This, as the world observes world immunisation week from Monday until Sunday under the World Health Organisation (WHO) theme: Vaccines Work.
World immunisation week comes just three months after the provincial health department was slammed by the South African Medical Journal (SAMJ) of failing to provide adequate primary healthcare – something provincial health spokesman Sizwe Kupelo dismissed at the time.
Kupelo said the province was ready to deal with the 11 types of illnesses that have vaccinations in the country.
Kupelo said they had all the necessary medication to meet the demand as they had ongoing campaigns aimed at promoting vaccinations such as human papilloma virus (HPV) vaccinations at school.
“Between February and March, the department ran a vaccination campaign and there will be another one around June.
“We also have medication available in clinics and in medical depots,” he added.
The spokesman admitted that they still have challenges in ensuring that everyone, especially those in rural areas have access to health facilities.

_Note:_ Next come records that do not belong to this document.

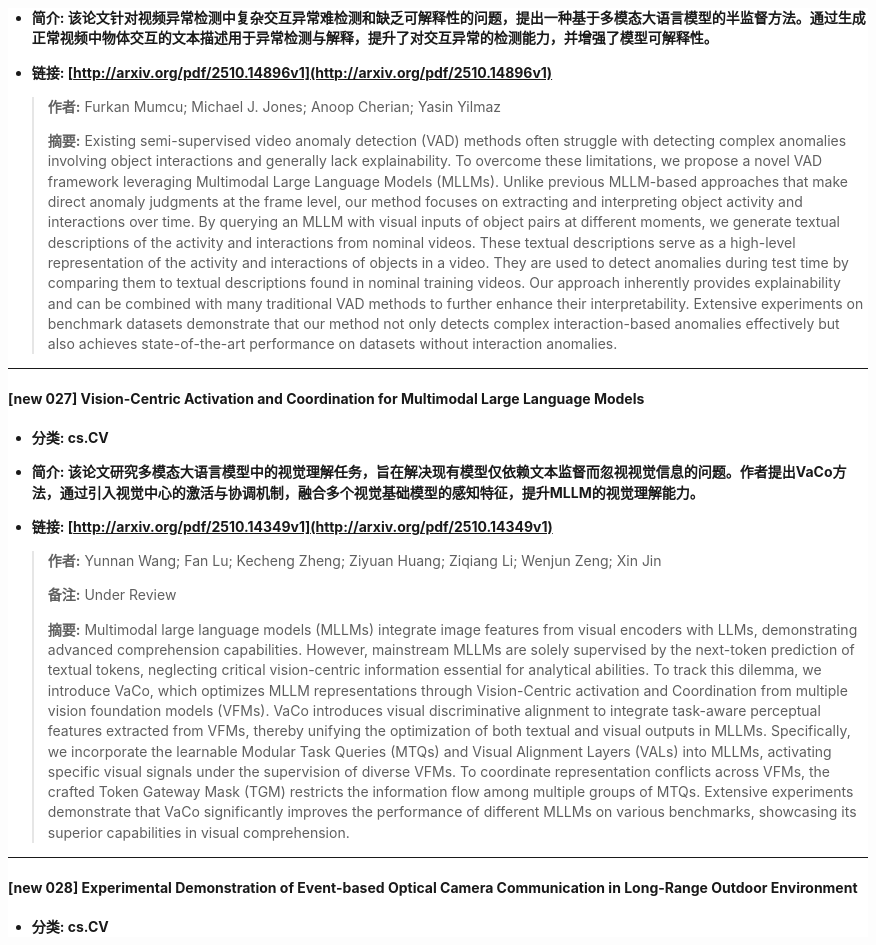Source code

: - **简介: 该论文针对视频异常检测中复杂交互异常难检测和缺乏可解释性的问题，提出一种基于多模态大语言模型的半监督方法。通过生成正常视频中物体交互的文本描述用于异常检测与解释，提升了对交互异常的检测能力，并增强了模型可解释性。**

- **链接: [http://arxiv.org/pdf/2510.14896v1](http://arxiv.org/pdf/2510.14896v1)**

> **作者:** Furkan Mumcu; Michael J. Jones; Anoop Cherian; Yasin Yilmaz
>
> **摘要:** Existing semi-supervised video anomaly detection (VAD) methods often struggle with detecting complex anomalies involving object interactions and generally lack explainability. To overcome these limitations, we propose a novel VAD framework leveraging Multimodal Large Language Models (MLLMs). Unlike previous MLLM-based approaches that make direct anomaly judgments at the frame level, our method focuses on extracting and interpreting object activity and interactions over time. By querying an MLLM with visual inputs of object pairs at different moments, we generate textual descriptions of the activity and interactions from nominal videos. These textual descriptions serve as a high-level representation of the activity and interactions of objects in a video. They are used to detect anomalies during test time by comparing them to textual descriptions found in nominal training videos. Our approach inherently provides explainability and can be combined with many traditional VAD methods to further enhance their interpretability. Extensive experiments on benchmark datasets demonstrate that our method not only detects complex interaction-based anomalies effectively but also achieves state-of-the-art performance on datasets without interaction anomalies.
>
---
#### [new 027] Vision-Centric Activation and Coordination for Multimodal Large Language Models
- **分类: cs.CV**

- **简介: 该论文研究多模态大语言模型中的视觉理解任务，旨在解决现有模型仅依赖文本监督而忽视视觉信息的问题。作者提出VaCo方法，通过引入视觉中心的激活与协调机制，融合多个视觉基础模型的感知特征，提升MLLM的视觉理解能力。**

- **链接: [http://arxiv.org/pdf/2510.14349v1](http://arxiv.org/pdf/2510.14349v1)**

> **作者:** Yunnan Wang; Fan Lu; Kecheng Zheng; Ziyuan Huang; Ziqiang Li; Wenjun Zeng; Xin Jin
>
> **备注:** Under Review
>
> **摘要:** Multimodal large language models (MLLMs) integrate image features from visual encoders with LLMs, demonstrating advanced comprehension capabilities. However, mainstream MLLMs are solely supervised by the next-token prediction of textual tokens, neglecting critical vision-centric information essential for analytical abilities. To track this dilemma, we introduce VaCo, which optimizes MLLM representations through Vision-Centric activation and Coordination from multiple vision foundation models (VFMs). VaCo introduces visual discriminative alignment to integrate task-aware perceptual features extracted from VFMs, thereby unifying the optimization of both textual and visual outputs in MLLMs. Specifically, we incorporate the learnable Modular Task Queries (MTQs) and Visual Alignment Layers (VALs) into MLLMs, activating specific visual signals under the supervision of diverse VFMs. To coordinate representation conflicts across VFMs, the crafted Token Gateway Mask (TGM) restricts the information flow among multiple groups of MTQs. Extensive experiments demonstrate that VaCo significantly improves the performance of different MLLMs on various benchmarks, showcasing its superior capabilities in visual comprehension.
>
---
#### [new 028] Experimental Demonstration of Event-based Optical Camera Communication in Long-Range Outdoor Environment
- **分类: cs.CV**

“We have clinics in all areas and where there is none we provide mobile clinics.
“We also acknowledge that some areas have had problems with mobile clinics but that is not around the whole province.
“We also have school programmes that look at children’s primary healthcare as a whole. Protocols are followed to ensure safekeeping of vaccines as they require refrigeration,” he said.
The damning SAMJ report slammed the health department for what it said was its failure to properly vaccinate babies in the mostly rural OR Tambo region.
In a statement, WHO said: “World immunisation week aims to promote the use of vaccines to protect people of all ages against disease. Immunisation saves millions of lives and is widely recognised as one of the world’s most successful and cost-effective health interventions.
“Today, there are still 19.4 million unvaccinated and under-vaccinated children in the world.”